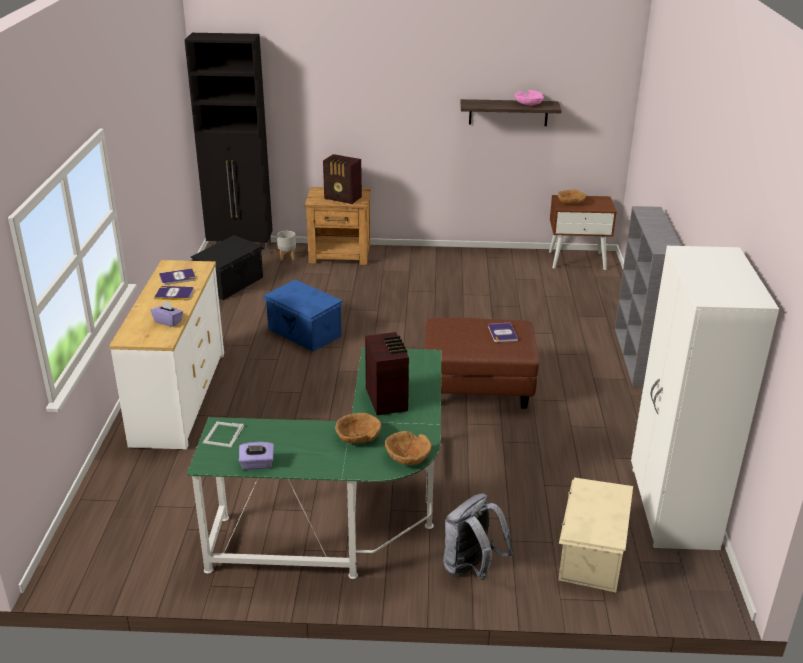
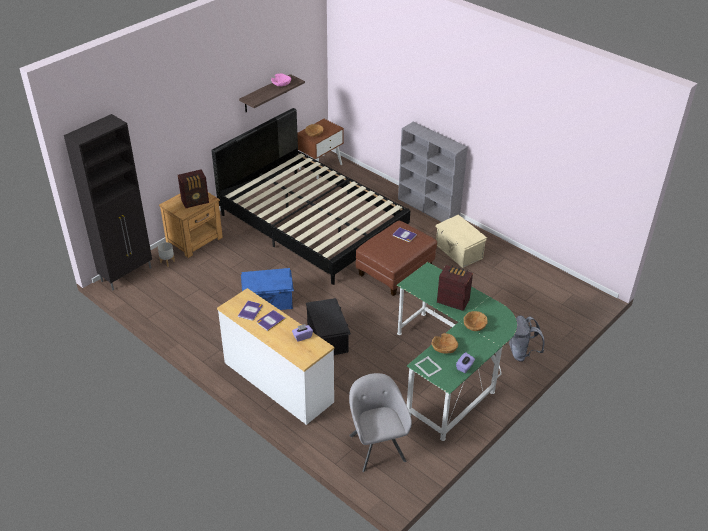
camera: 50 degrees left, 10 degrees up
black storage box [191,235,264,300] -> black storage box moved to [306,298,351,355]
brown bowl [385,431,432,465] -> brown bowl moved to [432,333,458,354]
beige storage box [558,477,633,592] -> beige storage box moved to [435,215,487,268]
white wardrobe [631,246,779,550] -> none
none -> black bed [211,108,410,285]
none -> grey armchair [349,373,412,472]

__Directions for this task__.
Where the word "none" occurs in a line of the records, copy that line.

__Worked solution__.
white wardrobe [631,246,779,550] -> none
none -> black bed [211,108,410,285]
none -> grey armchair [349,373,412,472]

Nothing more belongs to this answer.